- **Extrait à lire**:
La visite de Nicolas Sarkozy en Arménie fait des remous en Turquie. En déplacement officiel à Erevan jeudi et vendredi, le président français a invité Ankara à reconnaître rapidement le génocide arménien. "Il ne revient pas à la France de poser un ultimatum à qui que ce soit, ce n'est pas une façon de faire (...) mais enfin, à travers les lignes, vous pouvez comprendre que le temps n'est pas infini, 1915-2011, il me semble que pour la réflexion c'est suffisant", a-t-il déclaré lors d'une conférence de presse avec son homologue arménien Serge Sarkissian. A plusieurs reprises, il a invité la Turquie à "revisiter son histoire" ou encore à "regarder son histoire en face". "La France a reconnu la sentence de mort décrétée alors contre tout un peuple en l'appelant par son nom, le seul possible, un génocide", a-t-il insisté.

- **Entrées répertoriées**:
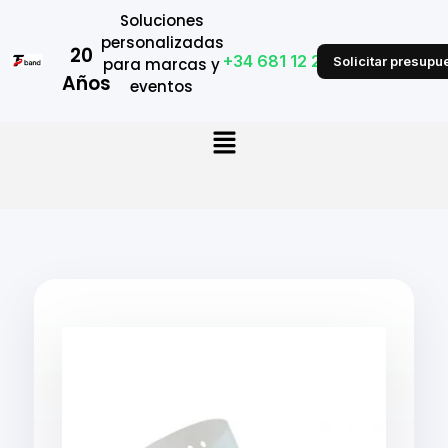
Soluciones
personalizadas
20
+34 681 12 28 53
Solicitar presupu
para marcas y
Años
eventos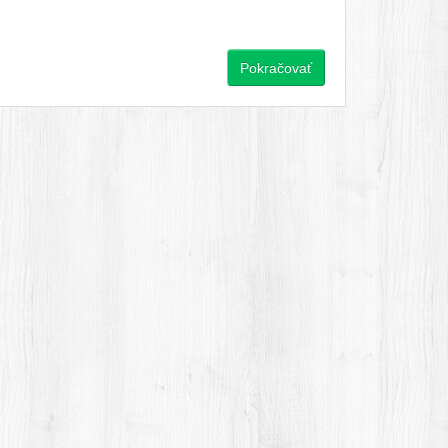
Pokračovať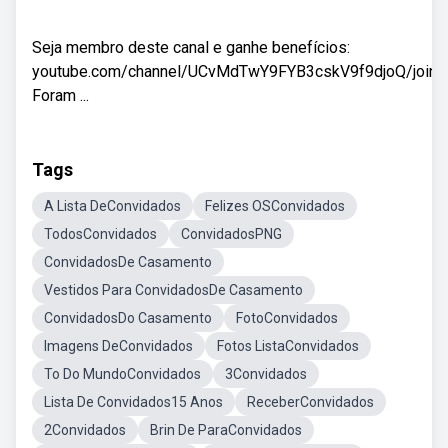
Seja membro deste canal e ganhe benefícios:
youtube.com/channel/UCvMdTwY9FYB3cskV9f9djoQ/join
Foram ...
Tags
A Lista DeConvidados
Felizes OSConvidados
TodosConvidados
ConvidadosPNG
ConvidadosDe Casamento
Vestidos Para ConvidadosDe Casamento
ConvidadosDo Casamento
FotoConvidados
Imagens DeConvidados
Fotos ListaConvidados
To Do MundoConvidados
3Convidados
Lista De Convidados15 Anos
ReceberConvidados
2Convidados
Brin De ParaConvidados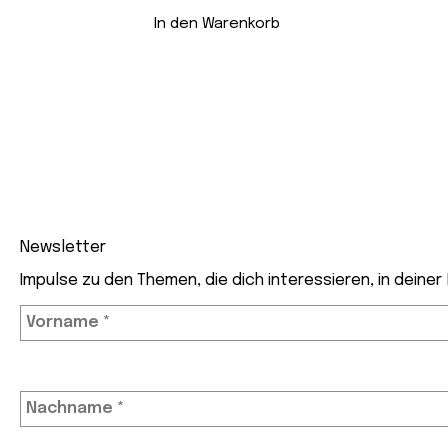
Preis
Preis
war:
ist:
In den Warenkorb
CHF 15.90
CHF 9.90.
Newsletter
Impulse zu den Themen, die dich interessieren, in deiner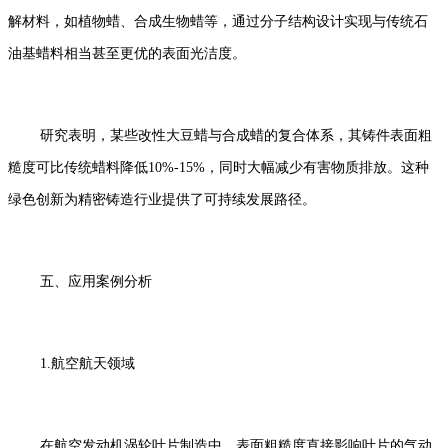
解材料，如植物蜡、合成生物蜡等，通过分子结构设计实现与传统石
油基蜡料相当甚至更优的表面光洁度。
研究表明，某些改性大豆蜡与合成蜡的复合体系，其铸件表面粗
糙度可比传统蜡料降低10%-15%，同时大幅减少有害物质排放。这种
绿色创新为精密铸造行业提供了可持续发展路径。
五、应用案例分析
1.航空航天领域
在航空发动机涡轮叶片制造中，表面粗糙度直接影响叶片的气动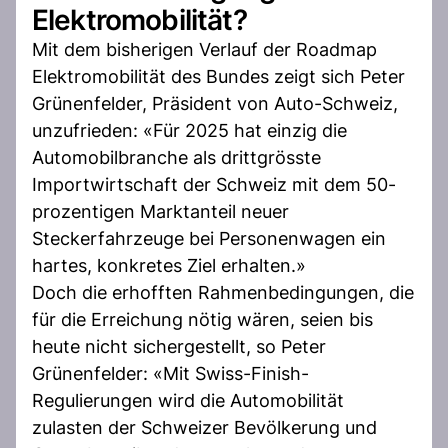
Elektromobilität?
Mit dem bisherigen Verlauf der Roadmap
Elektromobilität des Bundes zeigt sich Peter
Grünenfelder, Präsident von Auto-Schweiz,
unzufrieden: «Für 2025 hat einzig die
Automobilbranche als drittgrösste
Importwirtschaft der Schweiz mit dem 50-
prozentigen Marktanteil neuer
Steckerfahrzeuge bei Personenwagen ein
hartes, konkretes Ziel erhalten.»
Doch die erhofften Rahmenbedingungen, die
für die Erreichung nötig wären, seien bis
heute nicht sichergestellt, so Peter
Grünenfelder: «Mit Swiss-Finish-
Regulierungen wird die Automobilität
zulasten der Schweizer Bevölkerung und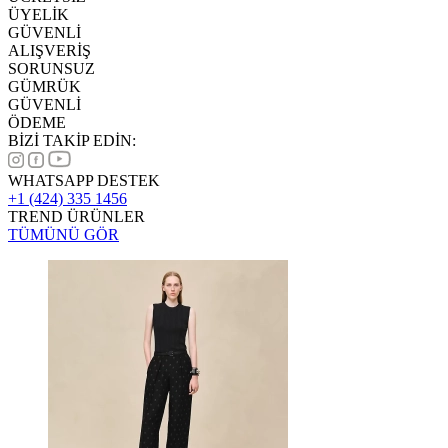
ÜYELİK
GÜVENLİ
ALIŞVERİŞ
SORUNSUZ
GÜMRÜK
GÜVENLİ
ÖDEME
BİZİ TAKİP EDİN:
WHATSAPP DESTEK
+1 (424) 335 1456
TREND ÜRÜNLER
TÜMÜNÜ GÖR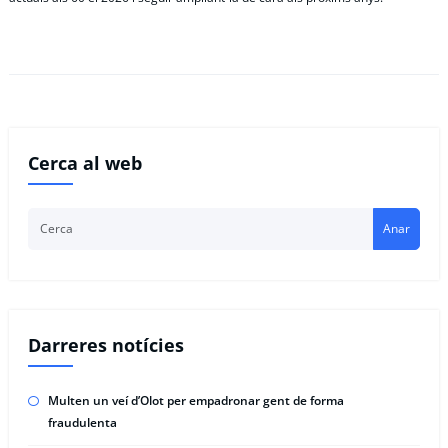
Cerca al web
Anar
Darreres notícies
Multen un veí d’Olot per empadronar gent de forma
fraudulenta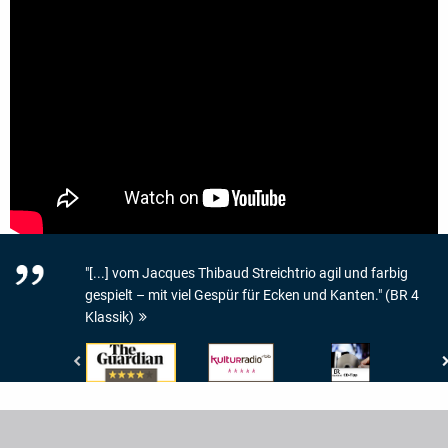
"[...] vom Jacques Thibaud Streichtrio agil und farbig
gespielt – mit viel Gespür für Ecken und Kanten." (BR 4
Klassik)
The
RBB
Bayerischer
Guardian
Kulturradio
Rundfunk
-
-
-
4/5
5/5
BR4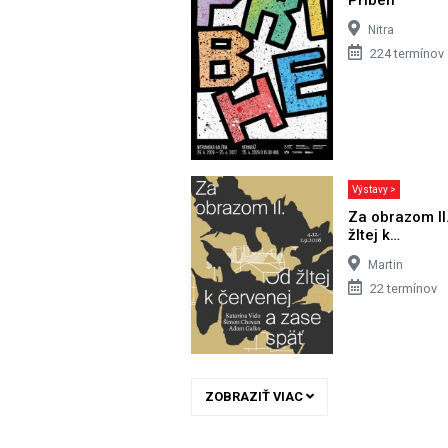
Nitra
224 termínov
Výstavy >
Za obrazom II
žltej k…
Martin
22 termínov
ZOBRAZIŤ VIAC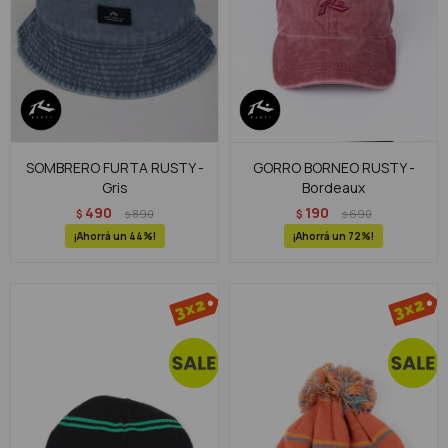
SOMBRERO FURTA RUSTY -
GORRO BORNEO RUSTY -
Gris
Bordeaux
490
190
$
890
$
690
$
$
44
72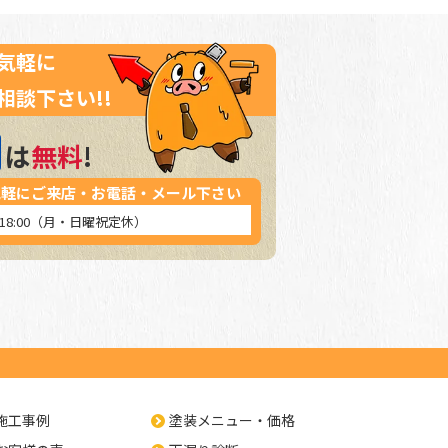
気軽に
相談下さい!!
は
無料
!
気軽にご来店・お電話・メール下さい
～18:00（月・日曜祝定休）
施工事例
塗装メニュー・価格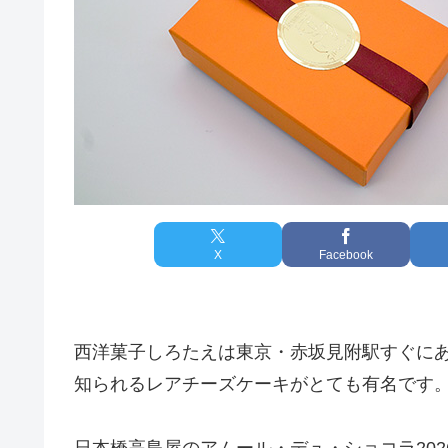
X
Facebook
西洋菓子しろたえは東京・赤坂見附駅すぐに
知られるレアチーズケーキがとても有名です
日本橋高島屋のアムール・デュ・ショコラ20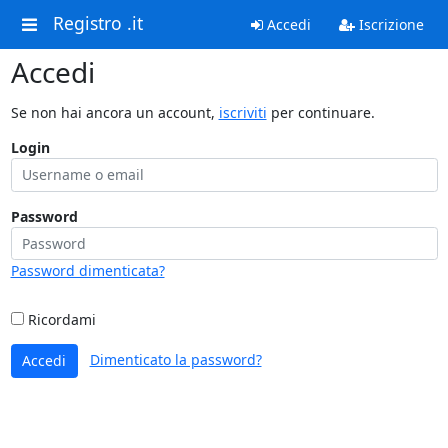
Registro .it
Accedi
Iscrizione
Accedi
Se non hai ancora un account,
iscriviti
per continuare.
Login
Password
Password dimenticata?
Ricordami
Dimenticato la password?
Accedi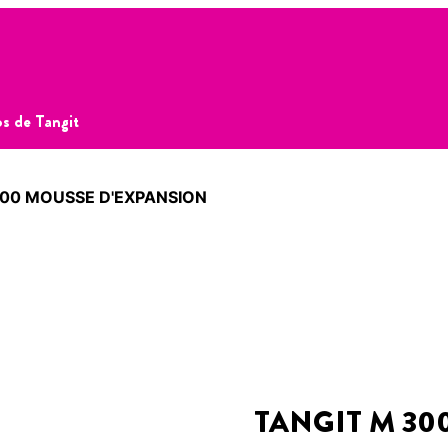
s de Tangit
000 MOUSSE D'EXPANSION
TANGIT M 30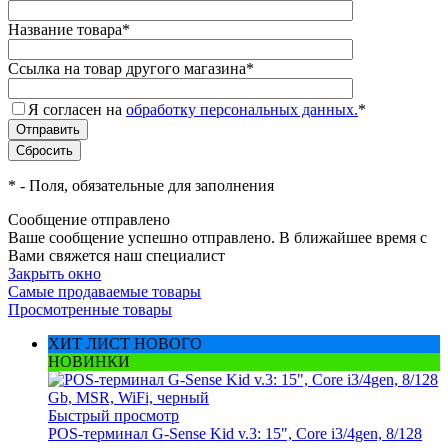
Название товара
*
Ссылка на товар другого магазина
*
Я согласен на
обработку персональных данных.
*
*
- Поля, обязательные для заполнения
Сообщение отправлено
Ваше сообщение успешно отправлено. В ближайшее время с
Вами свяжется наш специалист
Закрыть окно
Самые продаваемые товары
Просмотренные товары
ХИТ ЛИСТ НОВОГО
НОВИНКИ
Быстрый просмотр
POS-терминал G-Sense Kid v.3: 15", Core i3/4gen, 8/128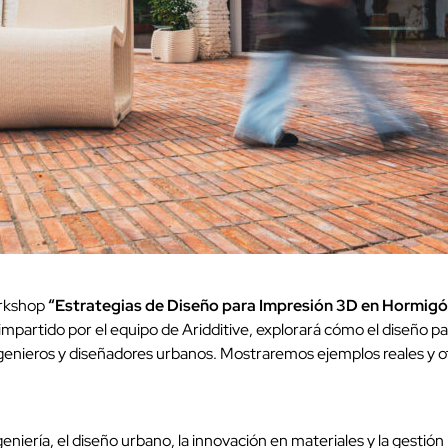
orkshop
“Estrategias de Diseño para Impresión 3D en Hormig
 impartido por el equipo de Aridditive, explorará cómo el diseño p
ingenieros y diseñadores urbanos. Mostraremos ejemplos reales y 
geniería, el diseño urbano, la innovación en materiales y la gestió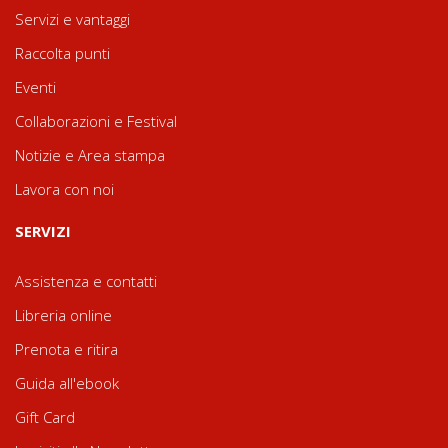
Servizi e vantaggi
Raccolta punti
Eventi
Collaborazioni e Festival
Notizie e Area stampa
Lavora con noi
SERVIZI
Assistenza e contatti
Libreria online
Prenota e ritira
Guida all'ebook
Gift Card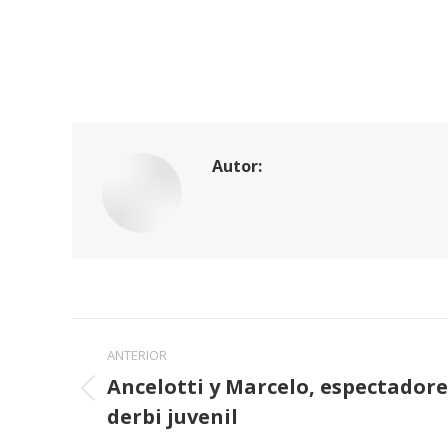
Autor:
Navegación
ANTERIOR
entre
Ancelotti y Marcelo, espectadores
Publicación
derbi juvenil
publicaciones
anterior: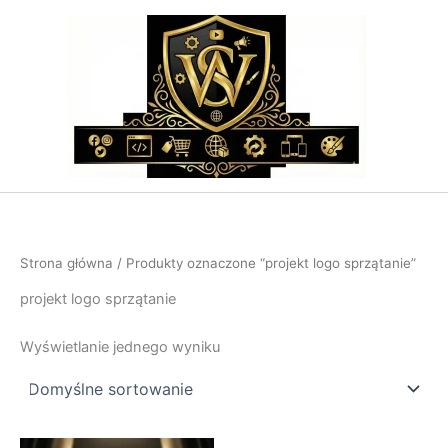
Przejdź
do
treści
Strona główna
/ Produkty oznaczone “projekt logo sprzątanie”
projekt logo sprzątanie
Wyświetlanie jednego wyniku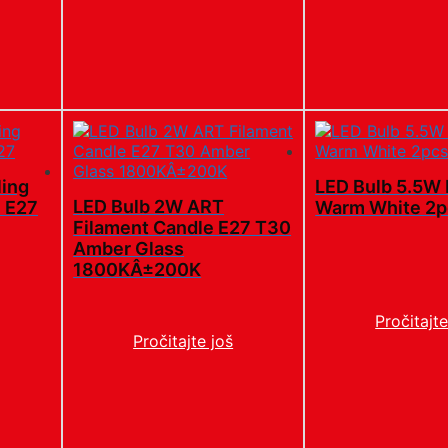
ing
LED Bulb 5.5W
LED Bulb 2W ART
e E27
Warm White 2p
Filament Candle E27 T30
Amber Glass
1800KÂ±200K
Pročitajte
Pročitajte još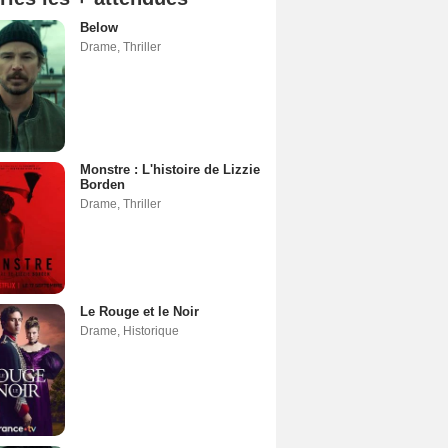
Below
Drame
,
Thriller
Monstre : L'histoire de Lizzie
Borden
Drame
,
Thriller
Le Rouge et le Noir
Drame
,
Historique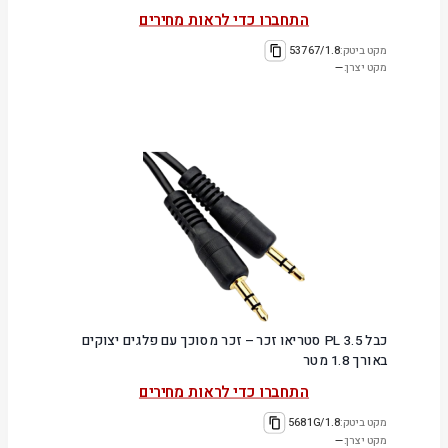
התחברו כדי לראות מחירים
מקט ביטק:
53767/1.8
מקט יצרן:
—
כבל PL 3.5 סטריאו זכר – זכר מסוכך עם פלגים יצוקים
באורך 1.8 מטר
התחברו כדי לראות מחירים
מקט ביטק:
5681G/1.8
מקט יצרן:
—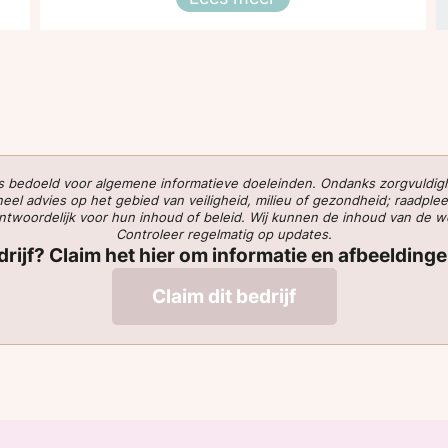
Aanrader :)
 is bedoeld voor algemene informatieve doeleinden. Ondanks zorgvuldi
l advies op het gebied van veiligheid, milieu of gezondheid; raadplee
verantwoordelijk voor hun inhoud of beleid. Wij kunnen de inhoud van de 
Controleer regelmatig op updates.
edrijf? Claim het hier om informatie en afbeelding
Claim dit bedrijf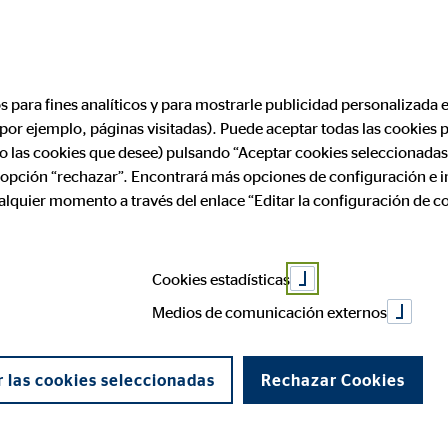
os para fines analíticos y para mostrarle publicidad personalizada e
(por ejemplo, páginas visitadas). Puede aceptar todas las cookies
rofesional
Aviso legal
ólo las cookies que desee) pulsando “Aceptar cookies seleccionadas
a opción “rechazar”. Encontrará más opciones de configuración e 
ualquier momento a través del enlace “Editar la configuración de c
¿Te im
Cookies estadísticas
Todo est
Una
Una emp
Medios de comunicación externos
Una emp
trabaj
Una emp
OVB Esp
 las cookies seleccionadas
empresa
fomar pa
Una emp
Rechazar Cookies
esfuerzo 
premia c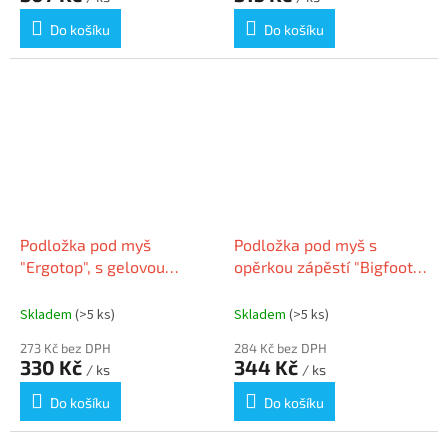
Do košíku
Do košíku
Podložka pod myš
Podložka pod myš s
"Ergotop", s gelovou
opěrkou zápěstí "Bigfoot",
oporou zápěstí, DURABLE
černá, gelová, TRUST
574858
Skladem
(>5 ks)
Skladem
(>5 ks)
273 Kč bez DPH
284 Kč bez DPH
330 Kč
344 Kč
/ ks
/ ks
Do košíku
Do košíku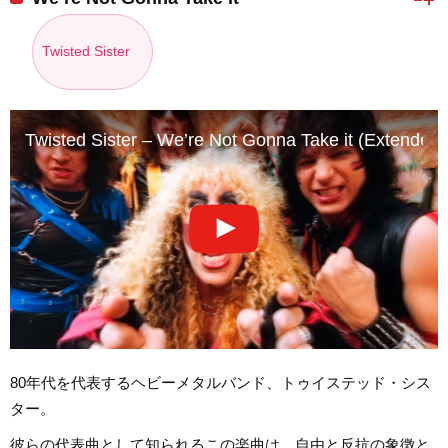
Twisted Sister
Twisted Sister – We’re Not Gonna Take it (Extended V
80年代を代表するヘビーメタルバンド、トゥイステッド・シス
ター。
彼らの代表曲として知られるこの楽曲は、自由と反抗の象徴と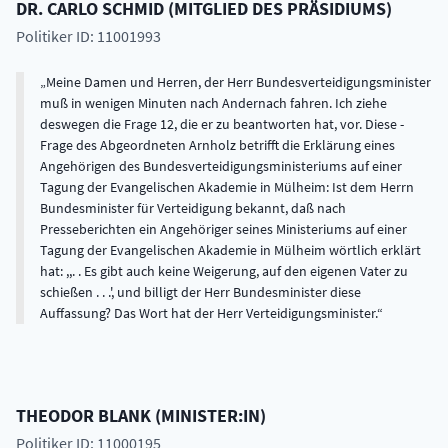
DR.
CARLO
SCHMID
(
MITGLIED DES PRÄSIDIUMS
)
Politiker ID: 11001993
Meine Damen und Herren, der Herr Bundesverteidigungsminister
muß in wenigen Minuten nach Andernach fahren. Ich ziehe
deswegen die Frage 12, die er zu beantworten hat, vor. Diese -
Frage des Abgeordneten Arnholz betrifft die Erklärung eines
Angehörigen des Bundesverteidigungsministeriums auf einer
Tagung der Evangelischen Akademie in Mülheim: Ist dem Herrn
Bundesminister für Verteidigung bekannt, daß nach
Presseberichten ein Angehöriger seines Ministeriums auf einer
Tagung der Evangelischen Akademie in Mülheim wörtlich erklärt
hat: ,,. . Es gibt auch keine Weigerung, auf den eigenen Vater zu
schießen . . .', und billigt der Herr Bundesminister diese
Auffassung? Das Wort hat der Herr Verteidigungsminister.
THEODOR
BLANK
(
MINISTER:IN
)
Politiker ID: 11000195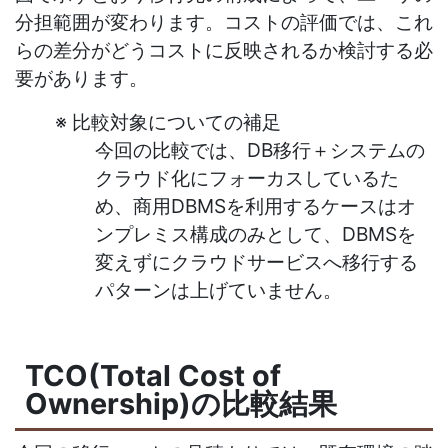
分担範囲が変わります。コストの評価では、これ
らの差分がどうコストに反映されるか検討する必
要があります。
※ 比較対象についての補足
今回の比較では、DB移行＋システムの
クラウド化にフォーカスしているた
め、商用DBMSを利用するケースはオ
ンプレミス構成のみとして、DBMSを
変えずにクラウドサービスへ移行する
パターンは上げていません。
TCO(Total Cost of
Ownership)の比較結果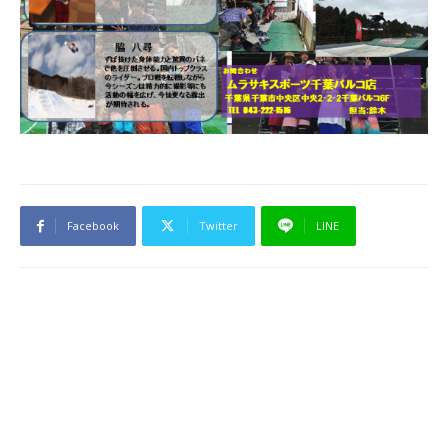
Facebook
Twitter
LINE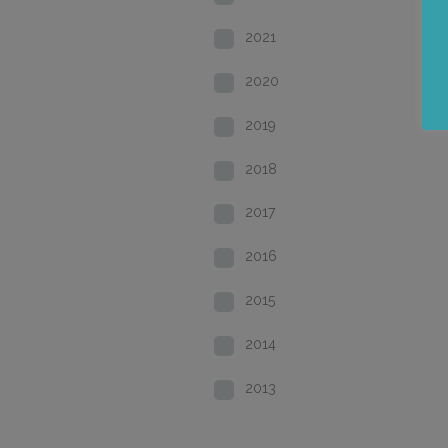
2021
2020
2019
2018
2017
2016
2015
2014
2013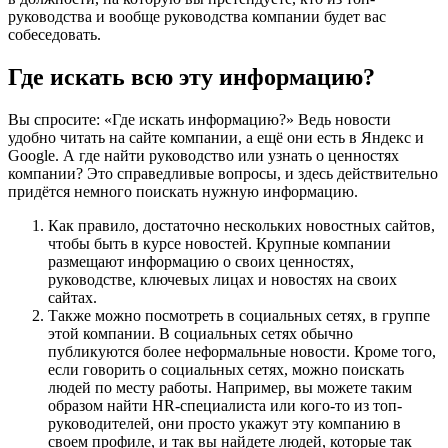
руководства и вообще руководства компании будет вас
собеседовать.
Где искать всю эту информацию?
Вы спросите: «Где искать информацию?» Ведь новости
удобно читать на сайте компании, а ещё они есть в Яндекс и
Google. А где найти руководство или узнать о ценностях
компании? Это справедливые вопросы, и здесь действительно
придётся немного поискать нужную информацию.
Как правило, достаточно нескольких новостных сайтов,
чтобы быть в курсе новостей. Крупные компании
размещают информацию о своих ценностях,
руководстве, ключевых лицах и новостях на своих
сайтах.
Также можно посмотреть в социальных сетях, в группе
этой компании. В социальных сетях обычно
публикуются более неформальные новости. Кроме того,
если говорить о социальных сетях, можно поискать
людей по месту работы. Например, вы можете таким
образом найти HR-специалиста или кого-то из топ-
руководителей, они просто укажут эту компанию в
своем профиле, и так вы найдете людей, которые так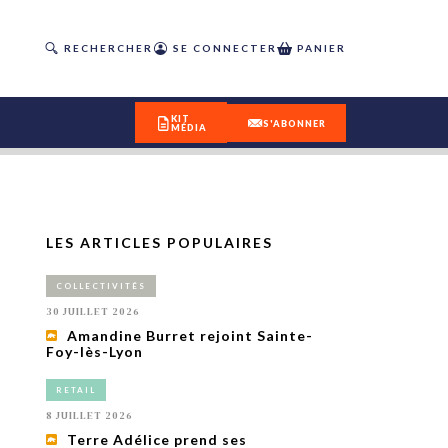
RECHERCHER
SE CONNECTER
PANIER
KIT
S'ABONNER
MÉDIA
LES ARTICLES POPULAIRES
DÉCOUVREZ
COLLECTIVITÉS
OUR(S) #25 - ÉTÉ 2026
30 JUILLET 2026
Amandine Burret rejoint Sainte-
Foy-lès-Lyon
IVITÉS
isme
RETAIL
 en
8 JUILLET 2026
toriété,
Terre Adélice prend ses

- **Tâches à réaliser**:
**1.** Relevez tous les noms de pays et de villes cités dans l'extrait sur la visite de Nicolas Sarkozy en Arménie.
**2.** Rédigez la suite de l'extrait sur la visite de Nicolas Sarkozy en Arménie, en reprenant juste après sa dernière phrase.

- **Corrigé des exercices**:
**1.** Arménie, Turquie, Erevan, Ankara, France

**2.**
Des propos très applaudis par l'assistance. Mais à Ankara, la réaction du gouvernement n'a pas tardé, via le ministre aux Affaires européennes, Egemen Bagis. "Il serait mieux, pour la sérénité en France, en Europe et dans le monde, que Nicolas Sarkozy abandonne le rôle d'historien et se creuse un peu la tête pour sortir son pays du gouffre économique dans lequel il se trouve et produise des projets pour l'avenir de l'Union européenne."
Le message était clair. Mais Egemen Bagis en a pourtant remis une couche, déclarant quelques minutes après, selon l'agence de presse Anatolie : "Notre mission, en tant qu'hommes politiques, n'est pas de définir le passé ou les événements du passé. C'est de définir l'avenir." Et de reprocher à Nicolas Sarkozy "une exploitation [du sujet] à l'approche de l'élection" présidentielle française. "Sarkozy a probablement adopté ce type d'approche après avoir été effrayé par les derniers sondages politiques en France", a-t-il ainsi insisté. Il a été suivi par son ministre de tutelle, le chef de la diplomatique turque, Ahmet Davutoglu. Ce dernier a en effet dénoncé "l'opportunisme politique" de "propos qui s'inscrivent totalement dans le contexte électoral en France". "Ceux qui disent à la Turquie de se réconcilier avec son passé doivent d'abord se regarder dans un miroir", a-t-il lancé, faisant allusion au passé colonial de la France.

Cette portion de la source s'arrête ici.